The firm reported a global headcount of about 141,000 employees as of May 31, 2026, down from about 162,000 at the same time last year. The cuts represent roughly 13% of Oracle’s workforce.
The report, filed with U.S. regulators, said that the “deployment of AI technologies across our operations have resulted, and may continue to result, in reductions to our workforce.”
Oracle recorded approximately $1.8 billion in severance payments and other restructuring costs over the past year, according to the filing. That sum is significantly higher than the $374 million restructuring bill the company reported in the previous financial year.
The company said senior employees had posted online about “significant” job cuts in April, but the full extent of the layoffs was not known until the annual report was published.
Oracle acknowledged that its restructuring efforts “can be disruptive” and warned that the reorganisation may lead to a shortage of skilled workers in certain roles, resulting in a loss of productivity that could impact earnings.
In a statement to the BBC, a company spokesperson said: “As our cloud and AI businesses grow, we will continually balance our resources and restructure our development group to help ensure we have the right people delivering the best cloud and AI products to our customers around the world.”
The company has been racing to build data centres for AI giants including OpenAI and Meta. MSI previously reported that Oracle planned to spend at least $50 billion on infrastructure this year, in a June 11 market roundup. Co-founder Larry Ellison, one of the world’s wealthiest individuals, serves as Oracle’s chief technology officer.
Oracle’s cuts are part of a broader trend across the technology sector. Amazon and Meta have each eliminated thousands of jobs in recent months as they redirect spending toward AI infrastructure. Google, Amazon and Meta collectively plan to invest some $650 billion in the technology this year, according to company statements. Amazon said it plans to spend $200 billion over the next year on AI investments.

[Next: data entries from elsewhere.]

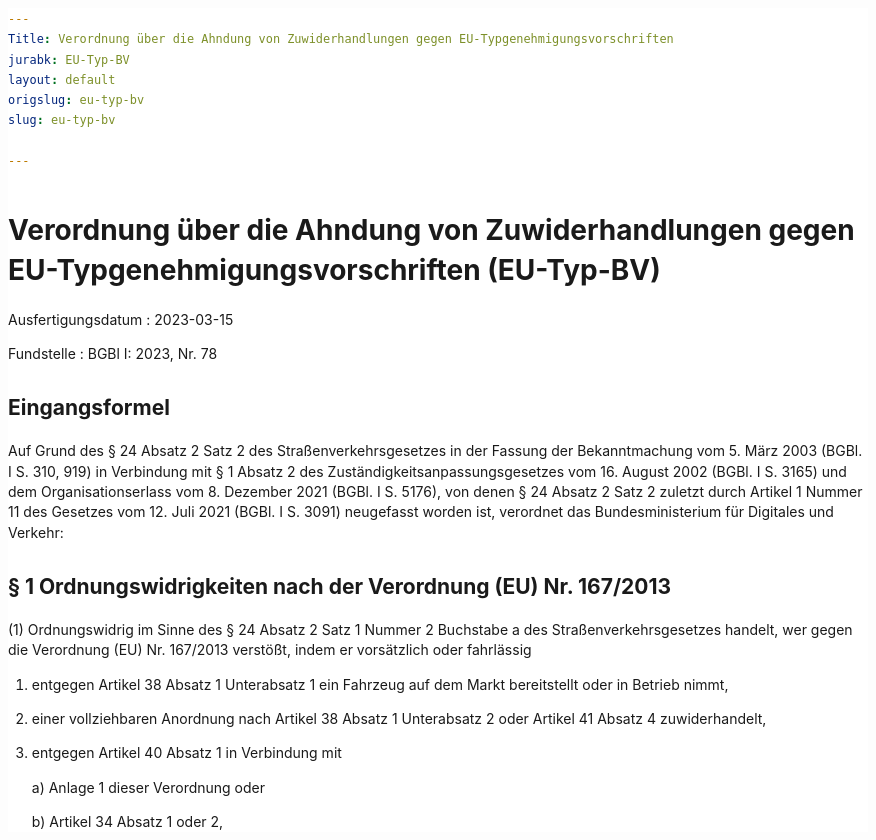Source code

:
 ```yaml
---
Title: Verordnung über die Ahndung von Zuwiderhandlungen gegen EU-Typgenehmigungsvorschriften
jurabk: EU-Typ-BV
layout: default
origslug: eu-typ-bv
slug: eu-typ-bv

---
```


# Verordnung über die Ahndung von Zuwiderhandlungen gegen EU-Typgenehmigungsvorschriften (EU-Typ-BV)

Ausfertigungsdatum
:   2023-03-15

Fundstelle
:   BGBl I: 2023, Nr. 78


## Eingangsformel

Auf Grund des § 24 Absatz 2 Satz 2 des Straßenverkehrsgesetzes in der
Fassung der Bekanntmachung vom 5. März 2003 (BGBl. I S. 310, 919) in
Verbindung mit § 1 Absatz 2 des Zuständigkeitsanpassungsgesetzes vom
16\. August 2002 (BGBl. I S. 3165) und dem Organisationserlass vom 8.
Dezember 2021 (BGBl. I S. 5176), von denen § 24 Absatz 2 Satz 2
zuletzt durch Artikel 1 Nummer 11 des Gesetzes vom 12. Juli 2021
(BGBl. I S. 3091) neugefasst worden ist, verordnet das
Bundesministerium für Digitales und Verkehr:


## § 1 Ordnungswidrigkeiten nach der Verordnung (EU) Nr. 167/2013

(1) Ordnungswidrig im Sinne des § 24 Absatz 2 Satz 1 Nummer 2
Buchstabe a des Straßenverkehrsgesetzes handelt, wer gegen die
Verordnung (EU) Nr. 167/2013 verstößt, indem er vorsätzlich oder
fahrlässig

1.  entgegen Artikel 38 Absatz 1 Unterabsatz 1 ein Fahrzeug auf dem Markt
    bereitstellt oder in Betrieb nimmt,


2.  einer vollziehbaren Anordnung nach Artikel 38 Absatz 1 Unterabsatz 2
    oder Artikel 41 Absatz 4 zuwiderhandelt,


3.  entgegen Artikel 40 Absatz 1 in Verbindung mit

    a)  Anlage 1 dieser Verordnung oder


    b)  Artikel 34 Absatz 1 oder 2,
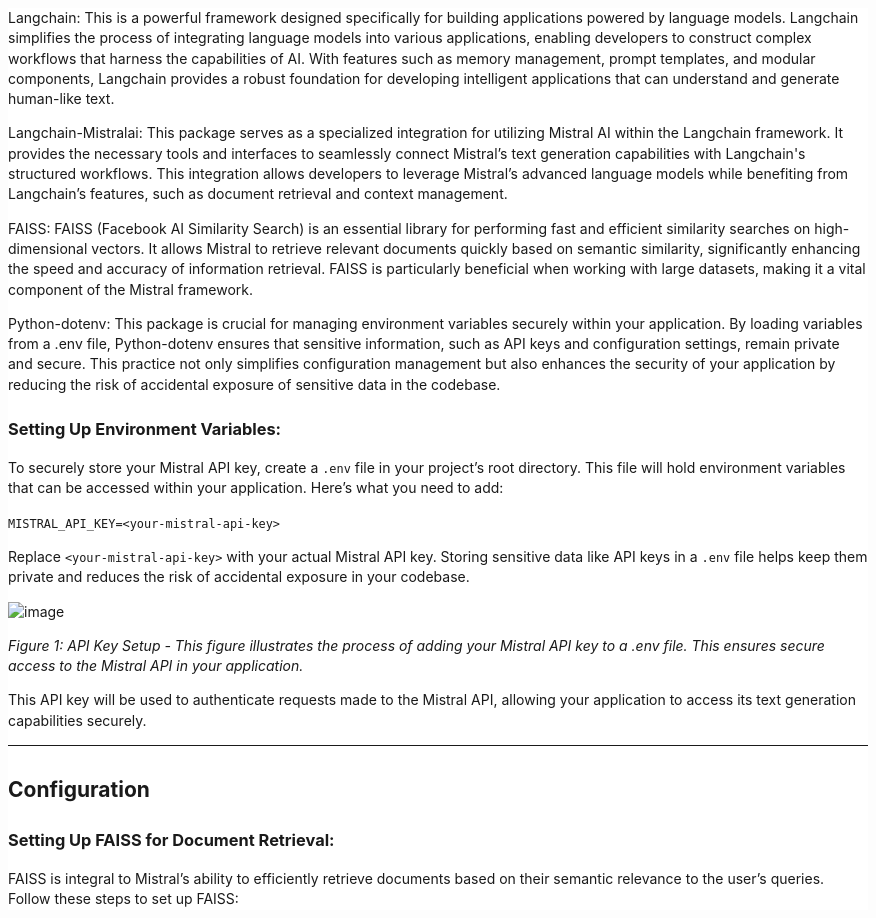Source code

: Langchain: This is a powerful framework designed specifically for building applications powered by language models. Langchain simplifies the process of integrating language models into various applications, enabling developers to construct complex workflows that harness the capabilities of AI. With features such as memory management, prompt templates, and modular components, Langchain provides a robust foundation for developing intelligent applications that can understand and generate human-like text.

Langchain-Mistralai: This package serves as a specialized integration for utilizing Mistral AI within the Langchain framework. It provides the necessary tools and interfaces to seamlessly connect Mistral’s text generation capabilities with Langchain's structured workflows. This integration allows developers to leverage Mistral’s advanced language models while benefiting from Langchain’s features, such as document retrieval and context management.

FAISS: FAISS (Facebook AI Similarity Search) is an essential library for performing fast and efficient similarity searches on high-dimensional vectors. It allows Mistral to retrieve relevant documents quickly based on semantic similarity, significantly enhancing the speed and accuracy of information retrieval. FAISS is particularly beneficial when working with large datasets, making it a vital component of the Mistral framework.

Python-dotenv: This package is crucial for managing environment variables securely within your application. By loading variables from a .env file, Python-dotenv ensures that sensitive information, such as API keys and configuration settings, remain private and secure. This practice not only simplifies configuration management but also enhances the security of your application by reducing the risk of accidental exposure of sensitive data in the codebase.

### Setting Up Environment Variables:

To securely store your Mistral API key, create a  `.env`  file in your project’s root directory. This file will hold environment variables that can be accessed within your application. Here’s what you need to add:
```
MISTRAL_API_KEY=<your-mistral-api-key>
```

Replace  `<your-mistral-api-key>`  with your actual Mistral API key. Storing sensitive data like API keys in a  `.env`  file helps keep them private and reduces the risk of accidental exposure in your codebase.

![image](https://github.com/user-attachments/assets/6f6ed98f-5aad-43e9-afc2-2abf0582ab83)

*Figure 1: API Key Setup - This figure illustrates the process of adding your Mistral API key to a .env file. This ensures secure access to the Mistral API in your application.*

This API key will be used to authenticate requests made to the Mistral API, allowing your application to access its text generation capabilities securely.

----------

## Configuration

### Setting Up FAISS for Document Retrieval:

FAISS is integral to Mistral’s ability to efficiently retrieve documents based on their semantic relevance to the user’s queries. Follow these steps to set up FAISS:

The e-commerce and tech giant, which employs more than 1.5 million people worldwide, also said it would cut about 30,000 jobs in multiple rounds of layoffs.
A senior executive at Amazon said in an internal note last October that the company needed to be organised “more leanly” because AI was “enabling companies to innovate much faster than ever before.”
More than 100,000 tech workers have been laid off in the past year, according to estimates from employment tracking firms.